Sebastian Kurz was poised to return to power in Austria on Sunday night as his party made sweeping gains in elections while the far-Right Freedom Party (FPÖ) suffered a crushing defeat.
While it fell short of an absolute majority, Mr Kurz’s conservative People’s Party (ÖVP) took a commanding first place with 37.1 per cent — a record 15 points clear of its nearest competitor.
The centre-Left Social Democrats (SPÖ), who have dominated much of postwar Austrian politics, fell to their worst ever result with just 21.7 per cent.
The Freedom Party, which had campaigned for a renewal of its coalition with Mr Kurz, saw massive losses, limping into third place with just 16.1 per cent — ten points down from two years ago.
“I’m almost speechless,” Mr Kurz told jubilant supporters. “I didn’t expect these results. We’ve had a difficult four months but the people decided to vote us in.”
Although he still faces the task of forming a government, Mr Kurz’s decision to gamble on ending his coalition with the Freedom Party and force snap elections appeared to have paid off.
He has inflicted serious damage on the Freedom Party and will now have a choice of coalition partners.
The Freedom Party appeared to concede defeat and signal a return to opposition as the results poured in.
“This is not a mandate to continue the government,” Herbert Kickl, the party’s deputy leader and former interior minister, said.

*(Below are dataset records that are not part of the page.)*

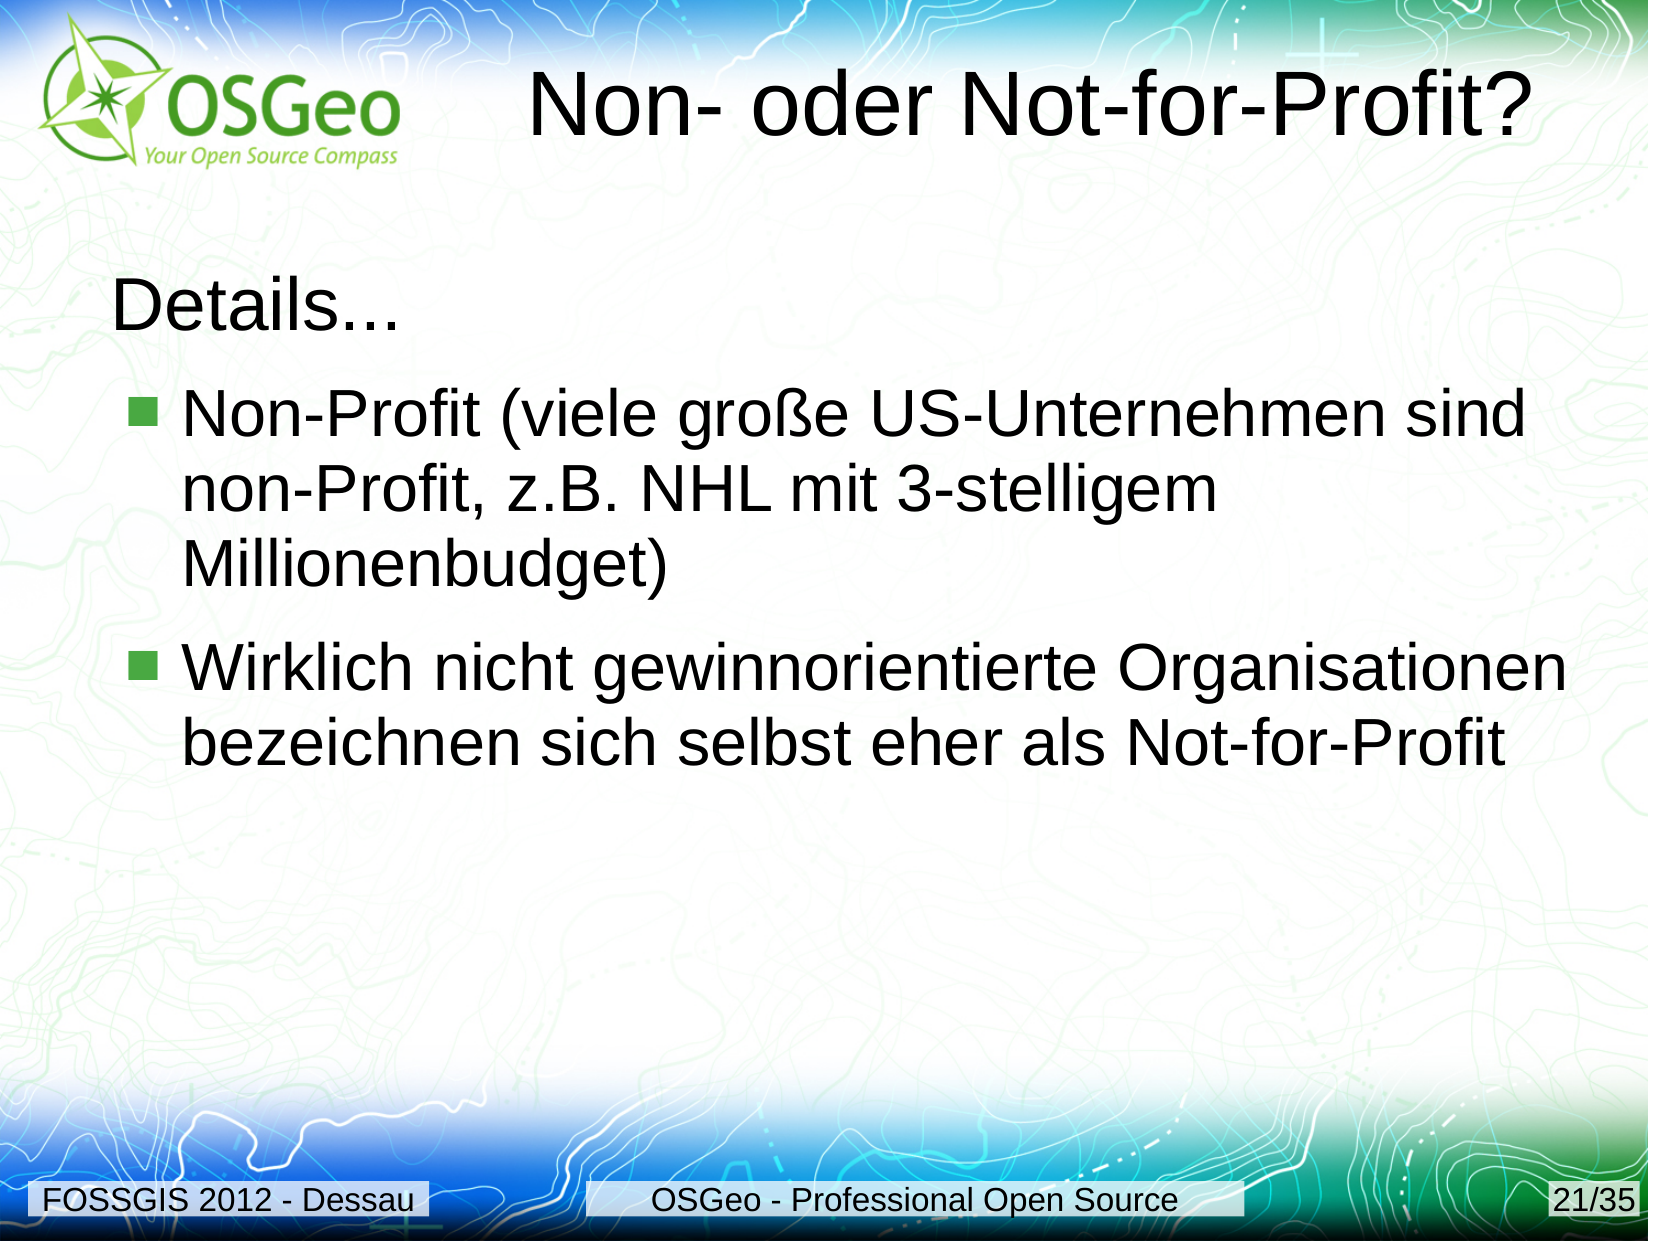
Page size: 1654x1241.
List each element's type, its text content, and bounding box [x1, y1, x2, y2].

list Details... Non-Profit (viele große US-Unternehmen sind non-Profit, z.B. NHL mit 3-stelligem Millionenbudget) Wirklich nicht gewinnorientierte Organisationen bezeichnen sich selbst eher als Not-for-Profit [110, 262, 1595, 1055]
title Non- oder Not-for-Profit? [430, 29, 1536, 178]
picture [0, 0, 1648, 1241]
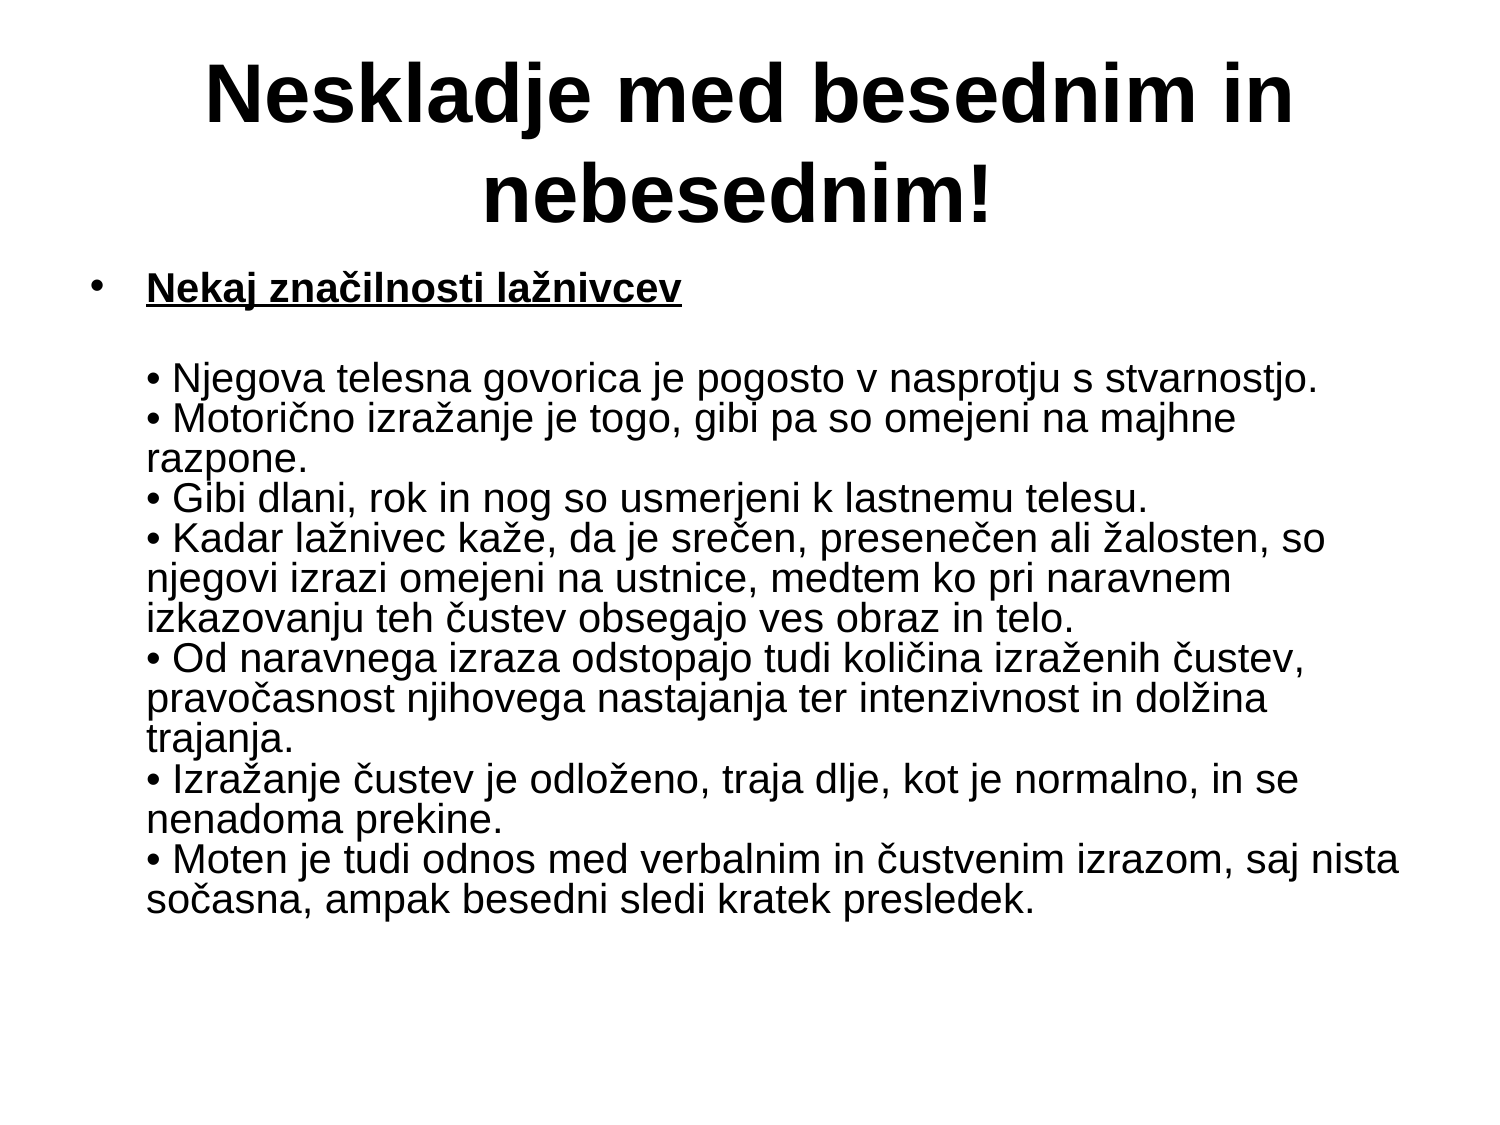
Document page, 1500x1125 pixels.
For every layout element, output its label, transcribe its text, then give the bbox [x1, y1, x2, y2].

list Nekaj značilnosti lažnivcev • Njegova telesna govorica je pogosto v nasprotju s stvarnostjo. • Motorično izražanje je togo, gibi pa so omejeni na majhne razpone. • Gibi dlani, rok in nog so usmerjeni k lastnemu telesu. • Kadar lažnivec kaže, da je srečen, presenečen ali žalosten, so njegovi izrazi omejeni na ustnice, medtem ko pri naravnem izkazovanju teh čustev obsegajo ves obraz in telo. • Od naravnega izraza odstopajo tudi količina izraženih čustev, pravočasnost njihovega nastajanja ter intenzivnost in dolžina trajanja. • Izražanje čustev je odloženo, traja dlje, kot je normalno, in se nenadoma prekine. • Moten je tudi odnos med verbalnim in čustvenim izrazom, saj nista sočasna, ampak besedni sledi kratek presledek. [75, 262, 1426, 1006]
title Neskladje med besednim in nebesednim! [75, 31, 1426, 247]
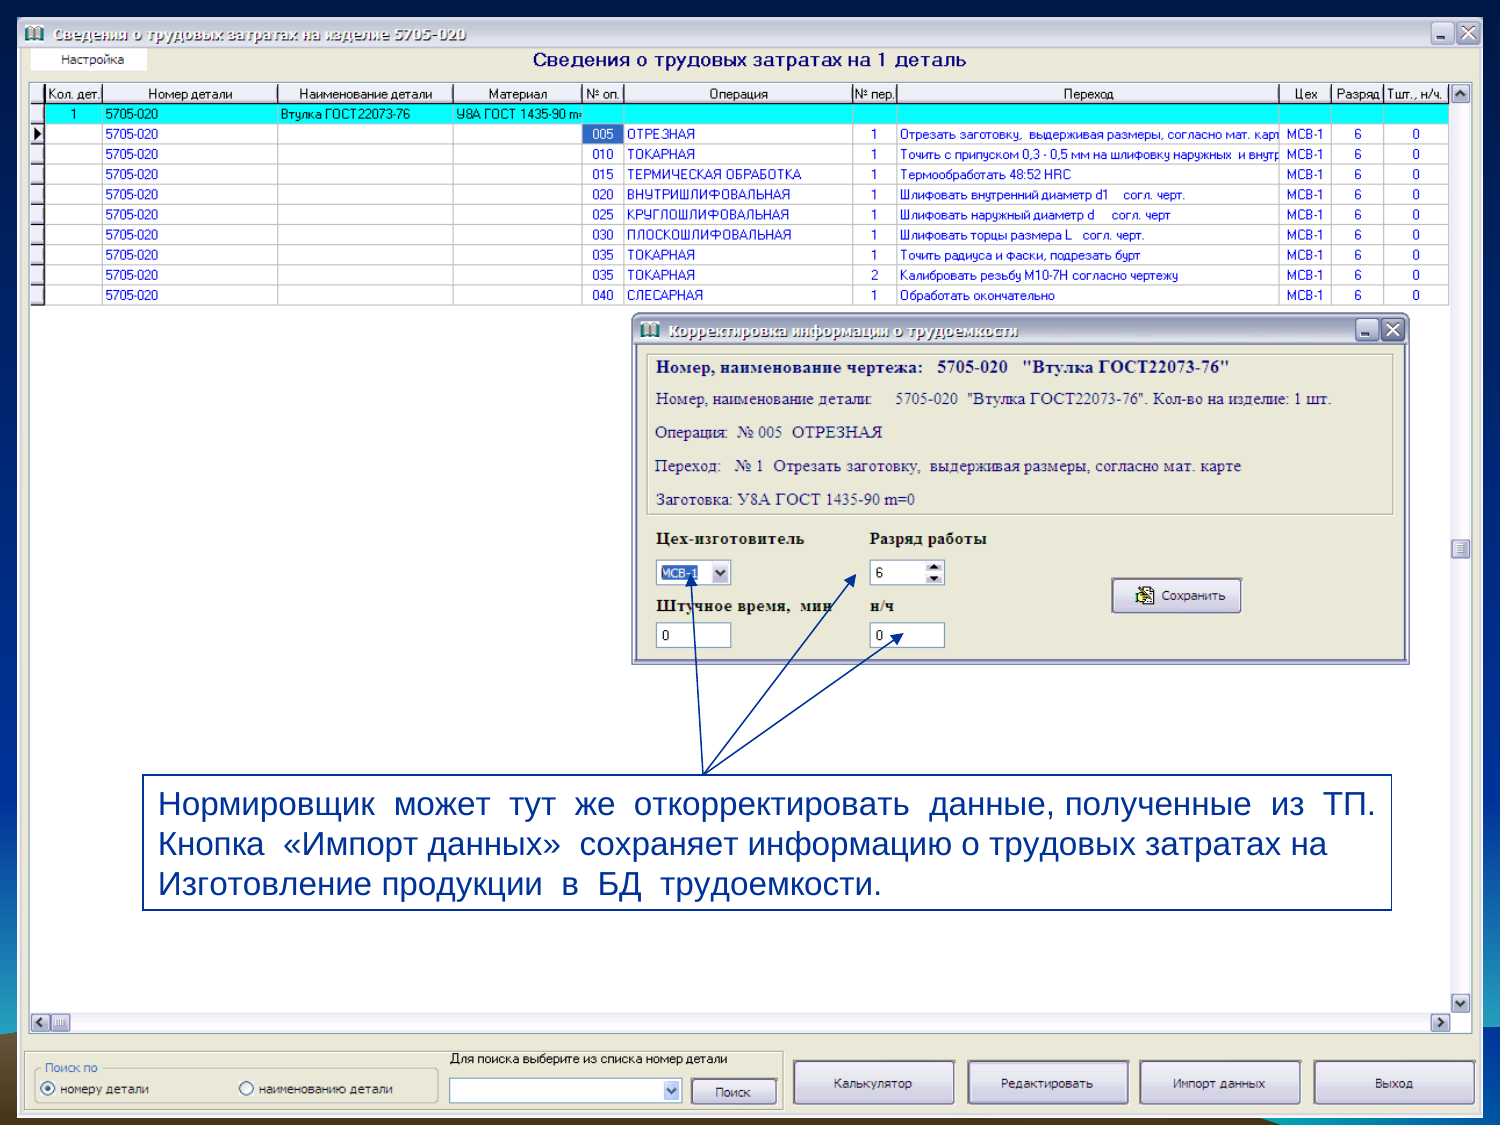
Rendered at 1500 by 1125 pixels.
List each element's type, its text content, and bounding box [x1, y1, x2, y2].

Harald Vilimsky, the party’s leader in the European Parliament, called for a “fresh start” for the party with “new faces in charge”.
The party appeared to pay the price for a series of corruption scandals centred on its former leader, Heinz-Christian Strache.
Mr Kurz ended the coalition over a video of Mr Strache offering a woman posing as a Russian oligarch government contracts in return for electoral support, and further allegations have since emerged.
Mr Strache was ousted as leader, but it wasn’t enough to placate voters. His successor, Norbert Hofer, is widely expected to face a challenge following the disappointing results, and Mr Kickl indicated on Sunday night that he was interested in the job.
Peter Hajek, a leading Austrian political analyst, predicted “trench warfare” within the party that could see it “implode”.
Mr Kurz now has a choice of three potential coalition partners, but his party was refusing to answer questions on its preferred choice last night.
“I understand that everyone is obviously very interested in this,” said Karl Nehammer, the party chairman. “But today is the day of Sebastian Kurz and the People’s Party. There will be talks and then we will see who we can best form a government with.”
The fact is that while Mr Kurz has a choice of partner, coalition negotiations will not be easy. He could open talks with the Social Democrats, but a renewal of the “grand coalitions” that have ruled Austria for most of the postwar years would be deeply unpopular, and his personal relations with the Social Democrat leader Pamela Rendi-Wagner are icy.
Mirroring results elsewhere in Europe, the other big winners of the night were the Greens, who ended a two-year absence from parliament after a dramatic comeback took them into fourth place with 14 per cent.
That raised the possibility of a coalition between the People’s Party and the Greens. But they are far apart on many key policy issues, and while speaking of their willingness to talk, senior Greens were quick to downplay the chances of such an alliance on Sunday night.
“We have always said we will talk with Kurz, everything else we will see later,” Werner Kogler, the Green leader, said. Thimo Fiesel, the Green campaign chairman, stressed that the party’s course was one that the People’s Party "has so far not followed”.
“Sebastian Kurz will have to come to us, as I see little room for manouevre," he said.
“The People’s Party would have to make a 180-degree turn,” Sigrid Mauer, a senior party figure, added.